Abstract
Keywords: Thermal Comfort, Thermal Mannequin, Human Thermoregulation, CFD
For the design and evaluation of indoor climate spaces, thermal comfort indices and models have been studied and developed over the years. These indices have been well studied for building environments, with many of the predictive models obtained in studies for steady state conditions and tiny thermal environment parameters asymmetries, as it is characteristic of this kind of thermal conditions. In these sense, current indoor environment standards (ASHRAE Standard 55, ISO 7730) address asymmetrical conditions in building environments by establishing acceptable ranges for each type of temperature variation in space. These standards prescribe several limits for vertical and horizontal air temperature differences, radiant temperature asymmetry, draft air speed, and temperature change over time.
Researchers did not begin to study asymmetrical thermal environments until the 1980s and vehicles indoor spaces, due to a more or less complex geometry and to diverse external conditions, often exhibit vertical temperature differences, radiant asymmetry, local airflows and local body cooling/heating. Determination of the interaction of this thermal environment created by the HVAC system, the outdoor conditions as well as the occupants in order to achieve thermal comfort parameters is therefore much more complex than for buildings.
The automotive industry´s efforts to study these complex thermal environments in vehicles resulted in the creation of a number of different models. Some are based on the PMV (Predicted Mean Vote - Fanger, 1970) or the Gagge´s (Gagge et al., 1970) two node model. Industry has also relied on the EHT (Equivalent Homogeneous Temperature) model (Wyon et al. 1989), or similar thermal comfort indices (Silva, 2002) like teq (Equivalent Temperature) and SET* (Standard Effective Temperature), which establishes temperature ranges for different areas of the body.

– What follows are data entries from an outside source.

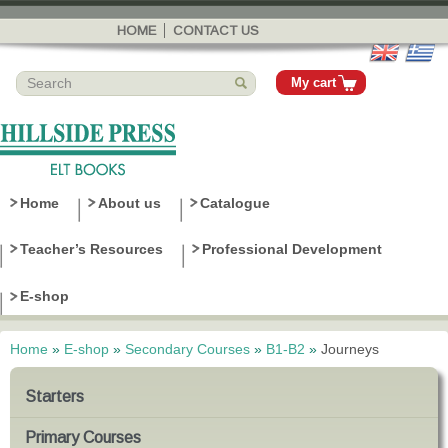
Skip to
main
HOME
CONTACT US
content
My cart
Home
About us
Catalogue
Teacher’s Resources
Professional Development
E-shop
Home
»
E-shop
»
Secondary Courses
»
B1-B2
»
Journeys
You are here
Starters
Primary Courses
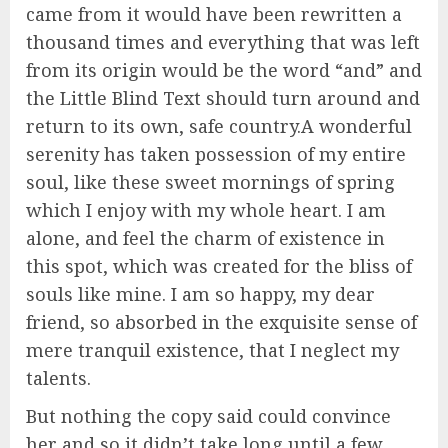
came from it would have been rewritten a
thousand times and everything that was left
from its origin would be the word “and” and
the Little Blind Text should turn around and
return to its own, safe country.A wonderful
serenity has taken possession of my entire
soul, like these sweet mornings of spring
which I enjoy with my whole heart. I am
alone, and feel the charm of existence in
this spot, which was created for the bliss of
souls like mine. I am so happy, my dear
friend, so absorbed in the exquisite sense of
mere tranquil existence, that I neglect my
talents.
But nothing the copy said could convince
her and so it didn’t take long until a few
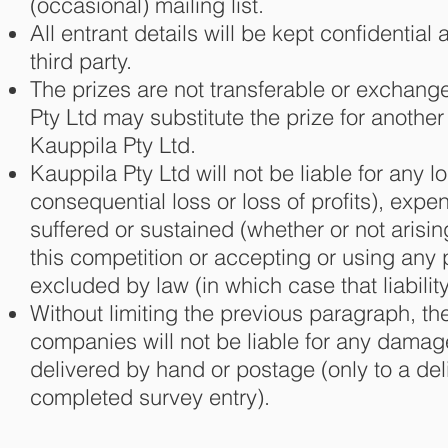
(occasional) mailing list.
All entrant details will be kept confidentia
third party.
The prizes are not transferable or exchan
Pty Ltd may substitute the prize for anothe
Kauppila Pty Ltd.
Kauppila Pty Ltd will not be liable for any lo
consequential loss or loss of profits), exp
suffered or sustained (whether or not arisi
this competition or accepting or using any p
excluded by law (in which case that liabilit
Without limiting the previous paragraph, t
companies will not be liable for any damage 
delivered by hand or postage (only to a deli
completed survey entry).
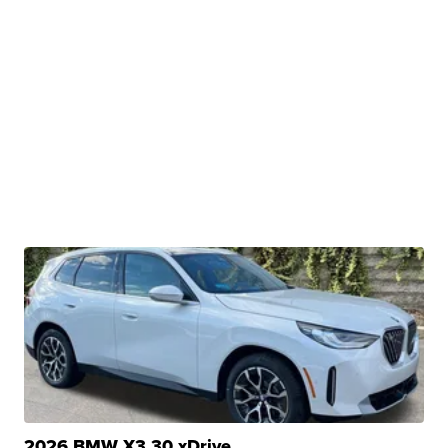
2026 BMW X3 30 xDrive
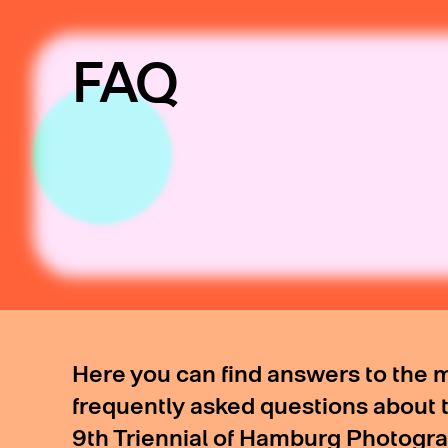
FAQ
Here you can find answers to the 
frequently asked questions about 
9th Triennial of Hamburg Photogr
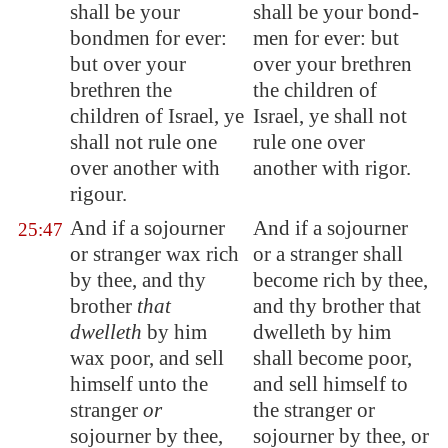
shall be your
shall be your bond-
bondmen
for ever:
men for ever: but
but over your
over your brethren
brethren the
the children of
children of Israel, ye
Israel, ye shall not
shall not rule one
rule one over
over another with
another with rigor.
rigour.
And if a sojourner
And if a sojourner
25:47
or stranger
wax rich
or a stranger shall
by thee, and thy
become rich by thee,
brother
that
and thy brother that
dwelleth
by him
dwelleth by him
wax poor, and sell
shall become poor,
himself unto the
and sell himself to
stranger
or
the stranger or
sojourner by thee,
sojourner by thee, or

Examples of these industry efforts are the Ingersoll (Ingersoll et al. 1992) model developed for General Motors, based on Fanger´s PMV model and on Gagge´s two-node model applied individually to three different body parts: head, torso, and feet and the Kohri´s (Kohri, 1995) model, developed for Mitsubishi Motors Corporation, that applies the two-node model to 11 body parts to calculate the SET* comfort index for these body parts in the vehicle environment.

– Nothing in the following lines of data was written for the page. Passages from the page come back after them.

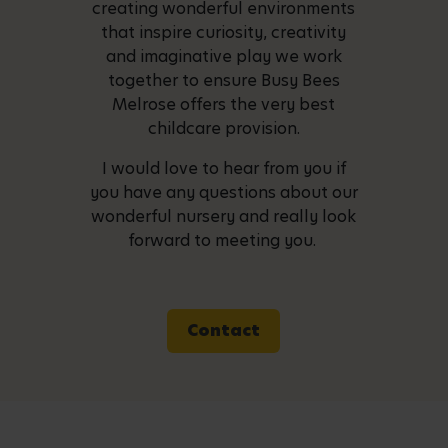
creating wonderful environments
that inspire curiosity, creativity
and imaginative play we work
together to ensure Busy Bees
Melrose offers the very best
childcare provision.
I would love to hear from you if
you have any questions about our
wonderful nursery and really look
forward to meeting you.
Contact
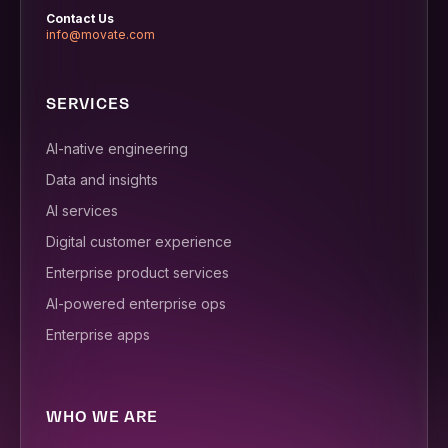
Contact Us
info@movate.com
SERVICES
AI-native engineering
Data and insights
AI services
Digital customer experience
Enterprise product services
AI-powered enterprise ops
Enterprise apps
WHO WE ARE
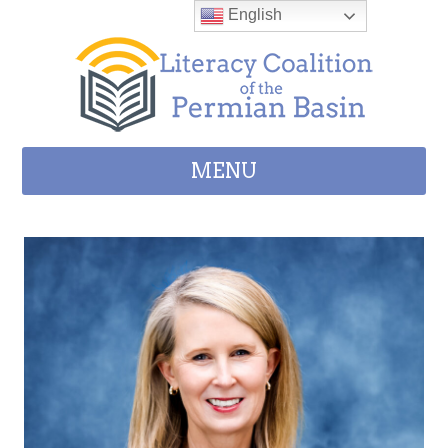
Skip to content
English
MENU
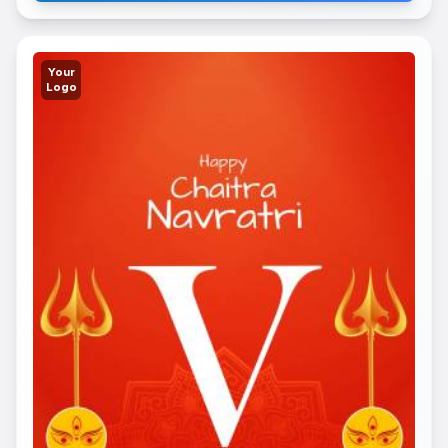
Your
Logo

In an European project - EQUIV, 1999 - carried out with cooperation between researchers and industry, Equivalent Temperature was recognized as the most relevant measure of thermal effects on vehicle operators (Holmér et al, 1999). The conclusion that to detect discomfort sources local teq values have to be considered, leaded to various principles for defining, calculating and measuring teq.
Computer models of human thermoregulation have been developed in the recent past being most of them based on the Stolwik´s (Stolwisk, 1970) nodes thermoregulation model. These models (Tanabe, 2002; Fiala, 1999 and 2001) consider the human thermal system divided into two main systems, the active (controller) and the passive (controlled) systems and can reproduce the human thermal behaviour and thermal state for the different considered body parts with respect to the surround thermal environment that can be symmetric or asymmetric, i.e., different for each body part. The ISO Standard 14505-2 for Evaluation of thermal environments in vehicles, standardize the way for the determination of equivalent temperature.

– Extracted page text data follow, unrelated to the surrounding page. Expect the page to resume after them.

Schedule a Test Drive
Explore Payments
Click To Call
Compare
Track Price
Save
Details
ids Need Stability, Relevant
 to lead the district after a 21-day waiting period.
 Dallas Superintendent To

Also recently, Computational Fluid Dynamics (CFD) codes have been more and more used. Researchers and car manufactures have been interested in developing a predictive model capable of integrating all the main environmental parameters to provide an accurate predictive tool for evaluation of the thermal comfort felt by vehicles occupants.
As described in the next section, the purpose of this work is related with the last two mentioned items, i.e., human thermal regulation models and numeric simulation of the thermal environment of human occupied vehicle cabins.